From 1726dab9e3d938f1743c7c2bf35c15af5bf7fb20 Mon Sep 17 00:00:00 2001
From: =?UTF-8?q?Ey=C3=BCp=20Can=20Akman?= <eyupcanakman@gmail.com>
Date: Fri, 20 Mar 2026 15:49:05 +0300
Subject: [PATCH] Respect per-request enable_thinking in server response
 handling

The chat_template_kwargs from client requests (e.g. enable_thinking)
were applied to the chat template during tokenization but ignored when
building the GenerationContext. This meant the response handler always
used the static tokenizer.has_thinking flag, so reasoning detection
and prompt checkpointing could not be toggled per request.

Add _has_thinking() that resolves the effective thinking state from
per-request kwargs, CLI --chat-template-args, then the tokenizer
default. Use it in both generation paths and prompt checkpointing.

Fixes #914
---
 mlx_lm/server.py | 26 +++++++++++++++++++++-----
 1 file changed, 21 insertions(+), 5 deletions(-)
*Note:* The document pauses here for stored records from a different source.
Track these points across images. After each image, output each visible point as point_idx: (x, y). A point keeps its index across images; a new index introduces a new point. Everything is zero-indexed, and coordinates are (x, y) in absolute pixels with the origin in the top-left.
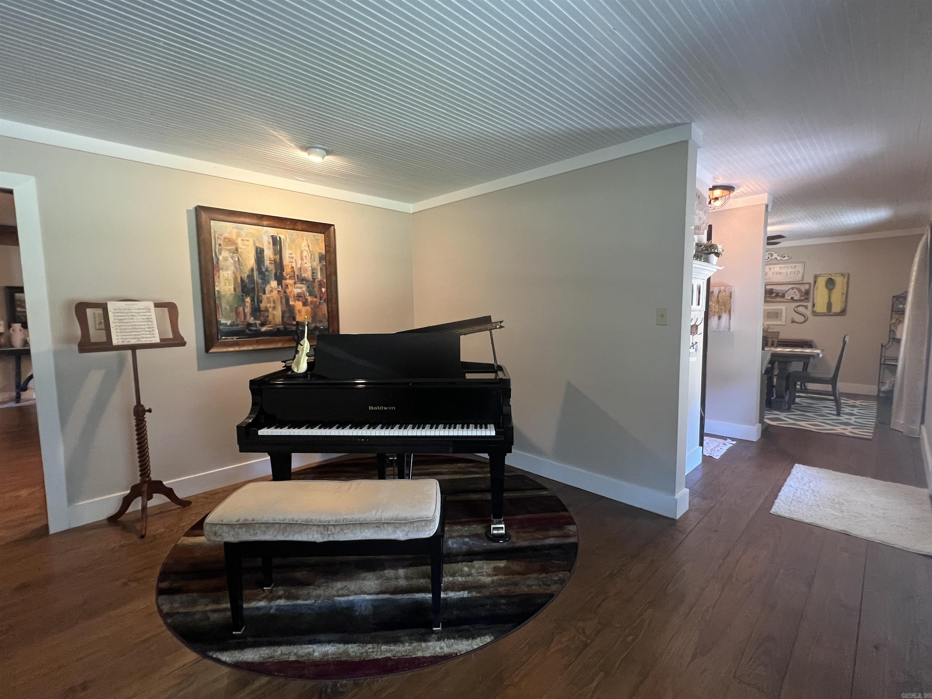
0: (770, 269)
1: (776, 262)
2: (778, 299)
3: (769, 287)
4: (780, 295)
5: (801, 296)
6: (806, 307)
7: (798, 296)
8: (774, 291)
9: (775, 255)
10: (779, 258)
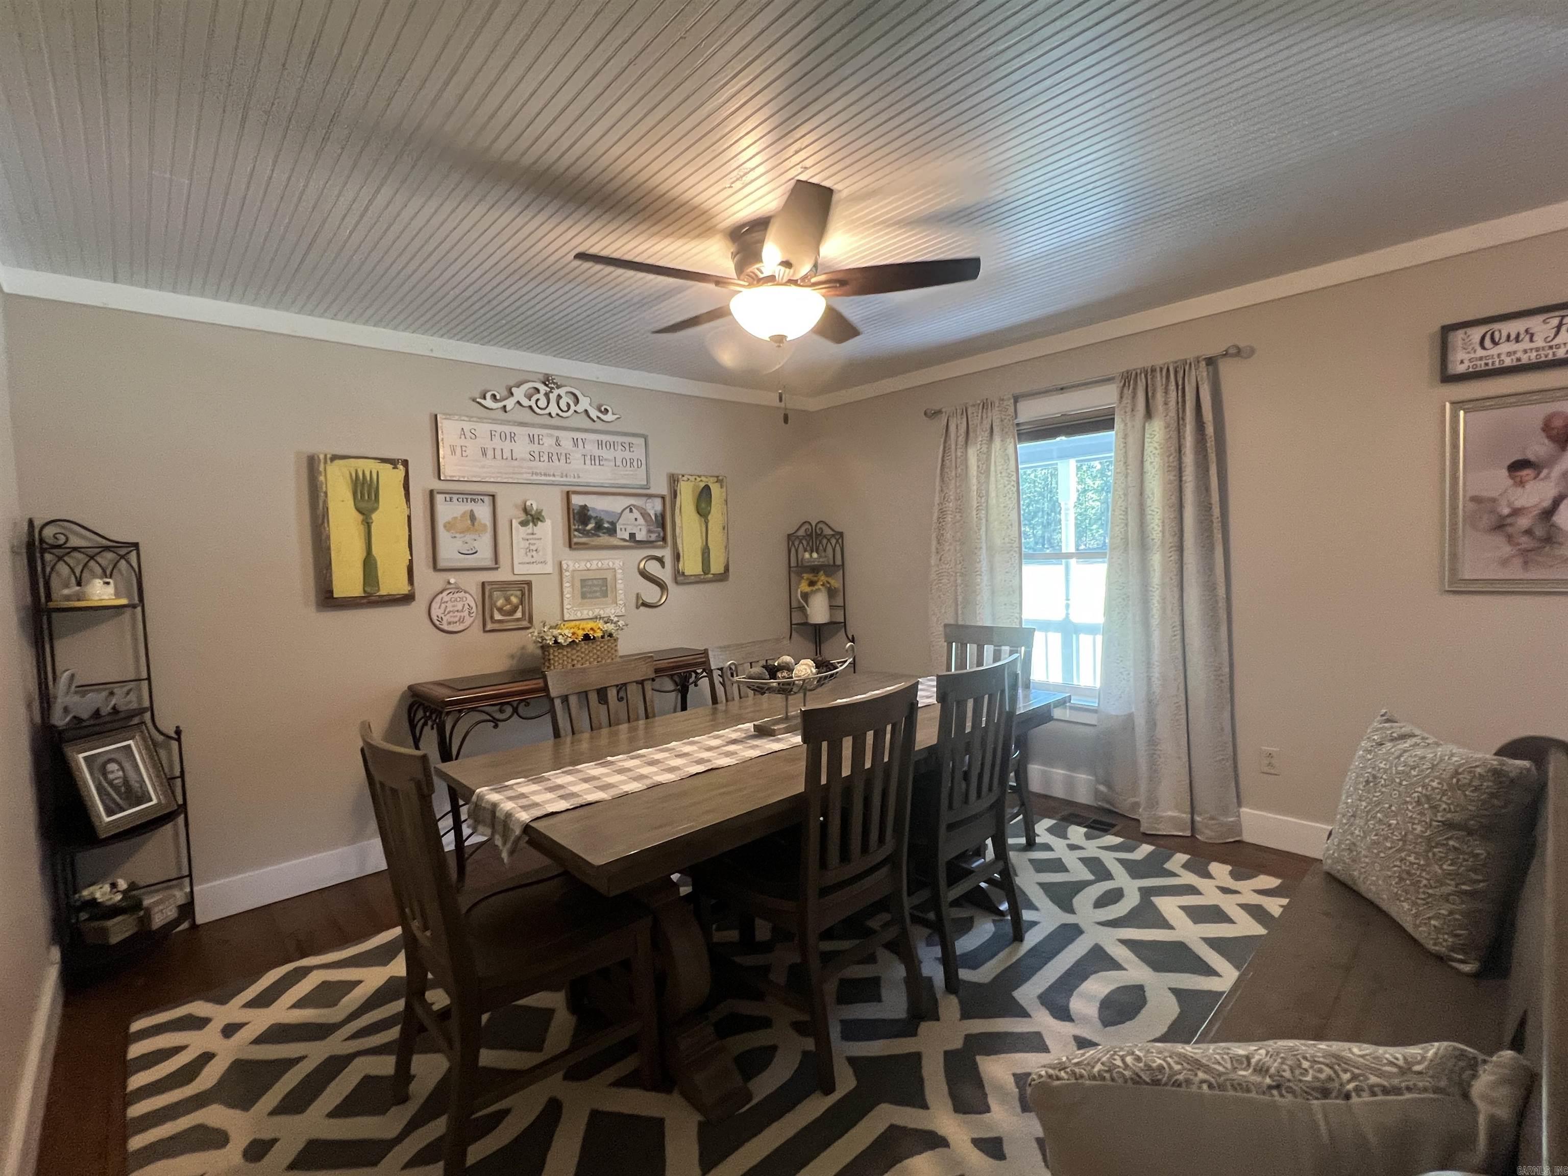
0: (575, 442)
1: (587, 424)
2: (604, 539)
3: (577, 500)
4: (606, 525)
5: (649, 531)
6: (660, 560)
7: (644, 532)
8: (590, 513)
9: (584, 403)
10: (594, 413)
diff --git a/mlx_lm/server.py b/mlx_lm/server.py
index 7fc91fa2a..ca6c2b3ed 100644
--- a/mlx_lm/server.py
+++ b/mlx_lm/server.py
@@ -734,7 +734,7 @@ def _tokenize(self, tokenizer, request, args):
         else:
             return tokenizer.encode(request.prompt)
 
-    def _compute_prompt_checkpoint(self, tokenizer, request, prompt):
+    def _compute_prompt_checkpoint(self, tokenizer, request, prompt, args):
         if request.request_type != "chat":
             return False, -1
         if request.messages[-1]["role"] != "user":
@@ -744,7 +744,7 @@ def _compute_prompt_checkpoint(self, tokenizer, request, prompt):
         # the think start token which will likely be removed in the
         # next turn.
         prompt_checkpoint = -1
-        if tokenizer.has_thinking:
+        if self._has_thinking(tokenizer, args):
             for i in range(1, min(11, len(prompt)) - 1, 1):
                 if prompt[-i] == tokenizer.think_start_id:
                     prompt_checkpoint = -i - 1
@@ -752,6 +752,20 @@ def _compute_prompt_checkpoint(self, tokenizer, request, prompt):
 
         return True, prompt_checkpoint
 
+    def _has_thinking(self, tokenizer, args):
+        """Return whether thinking is active for this request.
+
+        Check (in priority order) the per-request chat_template_kwargs, the
+        CLI --chat-template-args, and finally the tokenizer's own capability
+        flag.
+        """
+        if args.chat_template_kwargs and "enable_thinking" in args.chat_template_kwargs:
+            return args.chat_template_kwargs["enable_thinking"]
+        cli_args = self.model_provider.cli_args.chat_template_args
+        if "enable_thinking" in cli_args:
+            return cli_args["enable_thinking"]
+        return tokenizer.has_thinking
+
     def _is_batchable(self, args):
         if not self.model_provider.is_batchable:
             return False
@@ -829,7 +843,7 @@ def checkpoint_callback(prompts):
                         tool_call_start=tokenizer.tool_call_start,
                         tool_call_end=tokenizer.tool_call_end,
                         tool_parser=tokenizer.tool_parser,
-                        has_thinking=tokenizer.has_thinking,
+                        has_thinking=self._has_thinking(tokenizer, args),
                         think_start_id=tokenizer.think_start_id,
                         think_end=tokenizer.think_end,
                         think_end_id=tokenizer.think_end_id,
@@ -851,7 +865,9 @@ def checkpoint_callback(prompts):
                         cache = make_prompt_cache(self.model_provider.model)
 
                     do_checkpoint, checkpoint_position = (
-                        self._compute_prompt_checkpoint(tokenizer, request, prompt)
+                        self._compute_prompt_checkpoint(
+                            tokenizer, request, prompt, args
+                        )
                     )
 
                     (uid,) = batch_generator.insert(
@@ -1001,7 +1017,7 @@ def progress(tokens_processed, tokens_total):
                 tool_call_start=tokenizer.tool_call_start,
                 tool_call_end=tokenizer.tool_call_end,
                 tool_parser=tokenizer.tool_parser,
-                has_thinking=tokenizer.has_thinking,
+                has_thinking=self._has_thinking(tokenizer, args),
                 think_start_id=tokenizer.think_start_id,
                 think_end=tokenizer.think_end,
                 think_end_id=tokenizer.think_end_id,